Northwest Corner of Pueblo del Arroyo
It’s not that Dent and Coleman are wrong, exactly. In fact, they apply Lynch’s theories to Chaco in pretty much the exact same way I was thinking of doing so. There’s a really striking lack of depth or context, however. The overall tone of the chapter is one of wonder at the achievements of the Chacoans and hope that we might be able to learn from and emulate them. This is hardly surprising, since as I mentioned before Chaco clearly shows a coherence of design unmatched by any modern city. It’s problematic, though, because the implication is that the Chacoans had it right and we should strive to imitate them as much as possible. They authors don’t really grapple with what I would say is one of the most important thing about Chaco: its impermanence.

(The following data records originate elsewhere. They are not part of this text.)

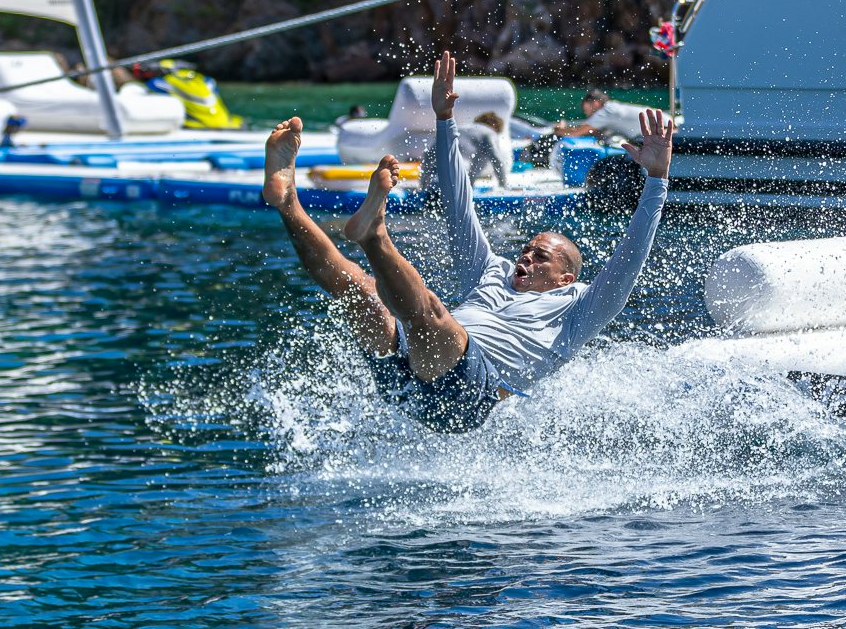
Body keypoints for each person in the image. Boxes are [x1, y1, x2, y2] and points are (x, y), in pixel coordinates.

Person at [262, 51, 672, 433]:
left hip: (467, 397)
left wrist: (656, 179)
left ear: (565, 278)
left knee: (431, 312)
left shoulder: (582, 307)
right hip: (408, 374)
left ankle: (375, 235)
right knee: (357, 289)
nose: (525, 256)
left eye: (539, 256)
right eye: (526, 249)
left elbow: (630, 256)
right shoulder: (492, 271)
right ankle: (287, 202)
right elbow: (460, 206)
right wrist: (444, 118)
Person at [553, 88, 648, 142]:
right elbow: (595, 132)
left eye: (586, 110)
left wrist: (559, 130)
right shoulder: (612, 107)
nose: (586, 114)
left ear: (596, 103)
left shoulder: (607, 111)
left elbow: (577, 132)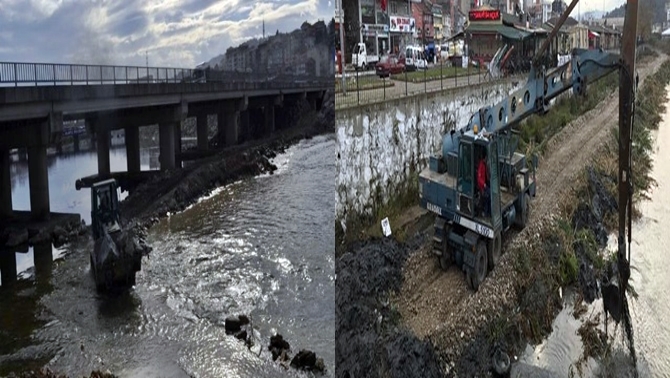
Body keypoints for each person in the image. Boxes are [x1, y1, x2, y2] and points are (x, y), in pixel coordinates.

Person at [477, 152, 490, 217]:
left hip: (484, 184)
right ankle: (484, 213)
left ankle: (487, 212)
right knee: (486, 198)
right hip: (481, 186)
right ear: (484, 158)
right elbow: (479, 178)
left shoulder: (484, 165)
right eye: (486, 158)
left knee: (487, 198)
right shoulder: (481, 165)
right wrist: (484, 184)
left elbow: (486, 174)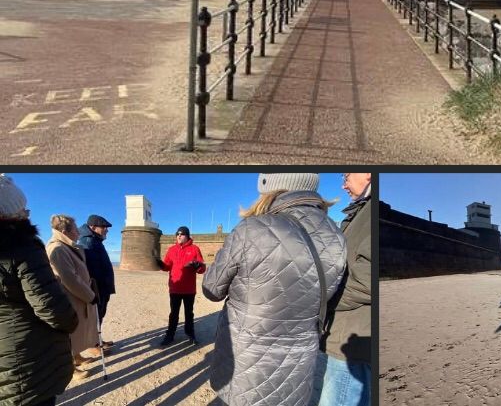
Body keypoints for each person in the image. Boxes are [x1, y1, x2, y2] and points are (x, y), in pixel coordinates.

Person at [203, 172, 346, 406]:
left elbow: (211, 290)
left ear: (269, 187)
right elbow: (328, 297)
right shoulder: (337, 236)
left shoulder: (251, 229)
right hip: (300, 361)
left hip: (247, 361)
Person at [0, 175, 78, 406]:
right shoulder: (21, 247)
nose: (26, 213)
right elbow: (51, 307)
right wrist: (71, 320)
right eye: (23, 208)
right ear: (10, 213)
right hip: (25, 356)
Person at [310, 172, 372, 406]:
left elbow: (366, 281)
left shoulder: (368, 214)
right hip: (350, 332)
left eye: (346, 176)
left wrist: (326, 298)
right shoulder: (360, 212)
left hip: (352, 339)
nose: (343, 184)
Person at [46, 214, 99, 381]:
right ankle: (70, 368)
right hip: (70, 298)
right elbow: (70, 279)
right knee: (68, 333)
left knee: (76, 332)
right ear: (64, 231)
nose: (78, 233)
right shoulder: (58, 248)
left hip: (76, 297)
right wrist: (90, 296)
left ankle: (76, 357)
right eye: (75, 230)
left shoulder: (66, 246)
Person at [156, 226, 205, 346]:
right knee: (173, 313)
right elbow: (167, 266)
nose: (178, 236)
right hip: (175, 288)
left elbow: (202, 269)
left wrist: (197, 265)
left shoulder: (194, 249)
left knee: (189, 313)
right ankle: (170, 335)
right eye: (177, 234)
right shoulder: (172, 249)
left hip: (189, 289)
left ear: (187, 236)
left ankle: (190, 335)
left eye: (181, 234)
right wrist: (160, 264)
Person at [78, 214, 115, 353]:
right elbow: (89, 270)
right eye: (104, 227)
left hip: (102, 287)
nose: (107, 230)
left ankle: (97, 340)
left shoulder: (95, 240)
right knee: (95, 316)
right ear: (93, 227)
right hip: (96, 288)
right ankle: (93, 345)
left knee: (100, 315)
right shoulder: (87, 242)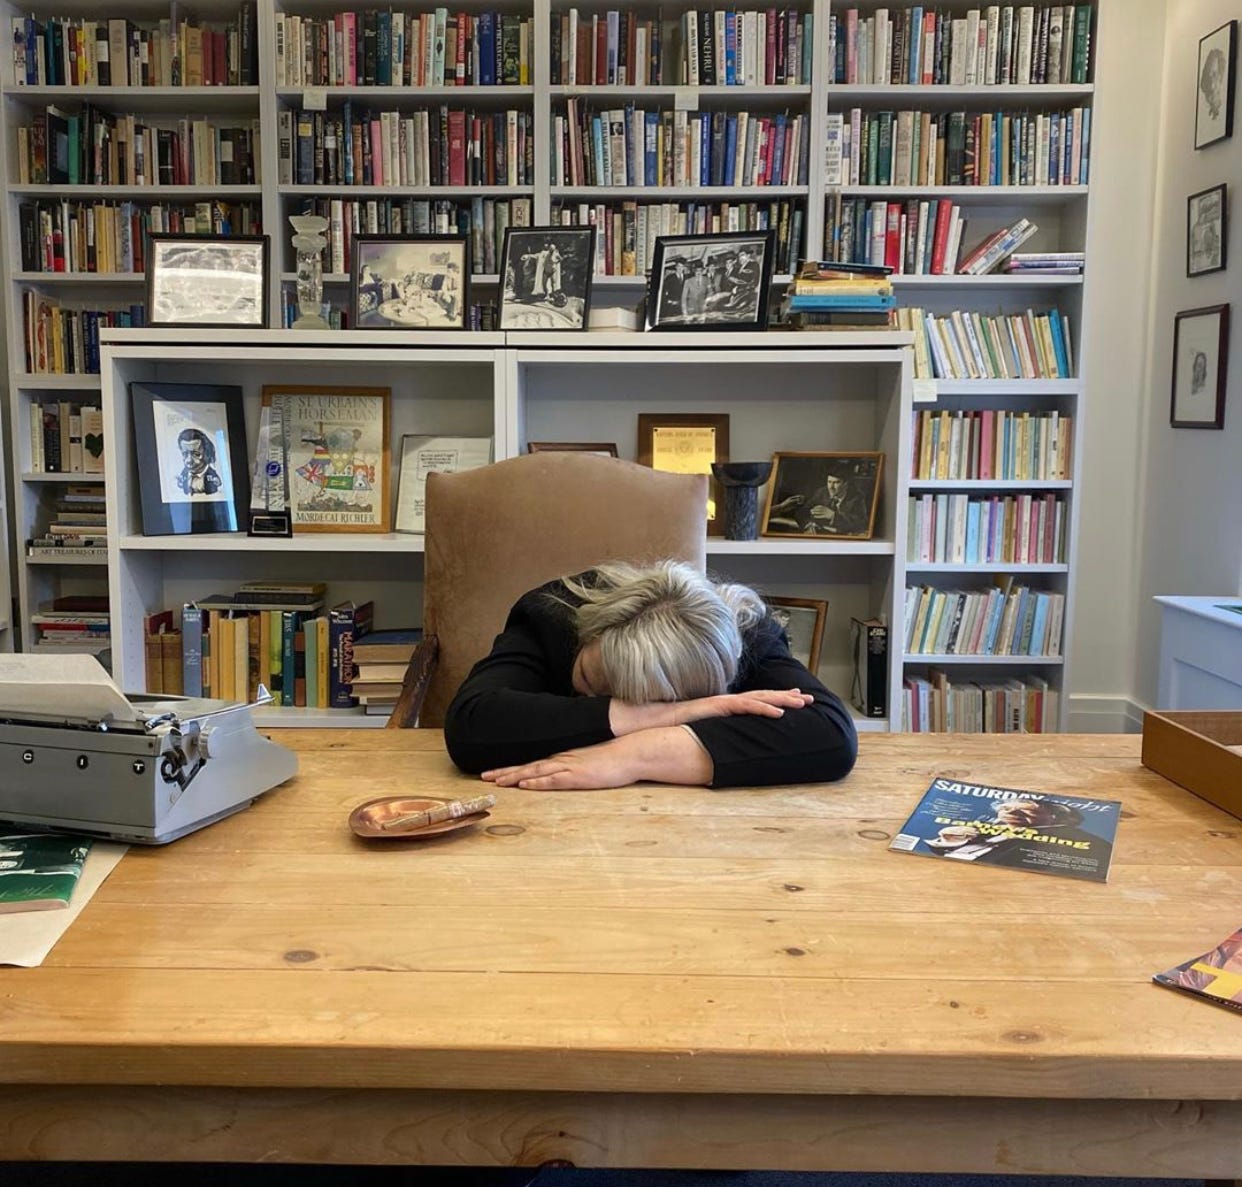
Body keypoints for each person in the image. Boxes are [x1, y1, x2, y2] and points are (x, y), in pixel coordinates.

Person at [444, 559, 858, 790]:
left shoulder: (746, 632)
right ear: (592, 632)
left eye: (647, 701)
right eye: (589, 681)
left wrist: (633, 756)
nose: (593, 702)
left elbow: (831, 736)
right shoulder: (554, 613)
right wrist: (668, 715)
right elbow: (471, 724)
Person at [926, 796, 1113, 869]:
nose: (1011, 813)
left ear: (1054, 816)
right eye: (1006, 809)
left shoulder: (1078, 838)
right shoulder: (985, 832)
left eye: (1026, 810)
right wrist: (949, 838)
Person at [769, 472, 871, 536]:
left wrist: (833, 516)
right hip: (820, 535)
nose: (831, 487)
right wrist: (808, 525)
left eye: (836, 482)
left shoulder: (857, 498)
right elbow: (802, 512)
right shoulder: (822, 492)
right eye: (829, 482)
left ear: (846, 484)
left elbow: (861, 523)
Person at [174, 428, 222, 497]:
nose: (189, 460)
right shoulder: (185, 474)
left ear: (206, 453)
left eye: (196, 454)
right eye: (185, 454)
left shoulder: (210, 474)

Chaco was quite impressive in its day, but in the greater scheme of things its day was quite short. The Chaco Phenomenon, whatever it was, only lasted for about a hundred years, and it seems to have fallen apart rather suddenly and spectacularly. All the focus that Dent and Coleman, along with the other planners and architects who contributed to this volume, put on Chaco, the perfection of its planning and architecture, and the importance of emulating it to create sustainable communities ignores the fact that Chaco itself, however sustainable it may have been in theory, was in practice not sustained. (This attitude is even more problematic when applied to Mesa Verde, as is done in some other chapters.)

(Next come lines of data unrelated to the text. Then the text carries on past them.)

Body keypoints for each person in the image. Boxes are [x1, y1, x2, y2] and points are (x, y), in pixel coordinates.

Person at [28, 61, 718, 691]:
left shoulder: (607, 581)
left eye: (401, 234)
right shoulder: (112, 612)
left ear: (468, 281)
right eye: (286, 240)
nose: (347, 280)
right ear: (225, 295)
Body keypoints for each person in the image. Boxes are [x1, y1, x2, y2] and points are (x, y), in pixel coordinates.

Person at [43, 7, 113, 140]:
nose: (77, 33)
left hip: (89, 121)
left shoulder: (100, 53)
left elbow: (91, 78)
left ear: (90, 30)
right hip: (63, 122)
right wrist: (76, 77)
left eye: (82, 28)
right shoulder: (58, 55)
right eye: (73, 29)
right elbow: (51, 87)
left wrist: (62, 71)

Tsin Kletzin from a Distance
The archaeologists get this. While the planners and architects tend to focus intensely on the well-known sites at Chaco and Mesa Verde, the archaeologists are more familiar with the broad sweep of southwestern prehistory and the way these cultures developed and adapted to changing circumstances. Probably the most useful chapter in the book is Steve Lekson’s, in which he gives some context and shows that focusing on Chaco and Mesa Verde results in a dangerously skewed perception of what is typical and important about southwestern prehistoric cultures and their legacy.
It’s unfortunate that this book and conference couldn’t have done more to develop an interdisciplinary synthesis of the important lessons to be learned from Chaco and their application to modern problems. I think such a synthesis is both possible and desirable, but it requires a much more serious effort on the part of modern practitioners to seriously grapple with the confusing and difficult archaeological record and the limited but telling glimpses it gives of past societies, their problems, and the solutions they devised, some of which were clearly more successful than others. There are useful lessons for modern America to learn from Chaco, but for the most part they aren’t in this book. Anasazi America, David Stuart’s later development of his ideas, despite some problems of its own, is a much more serious and useful book for these purposes. I hope there will be others in the future, incorporating the perspectives of modern practitioners as well as archaeologists, but founded on a deep and meaningful understanding of the past.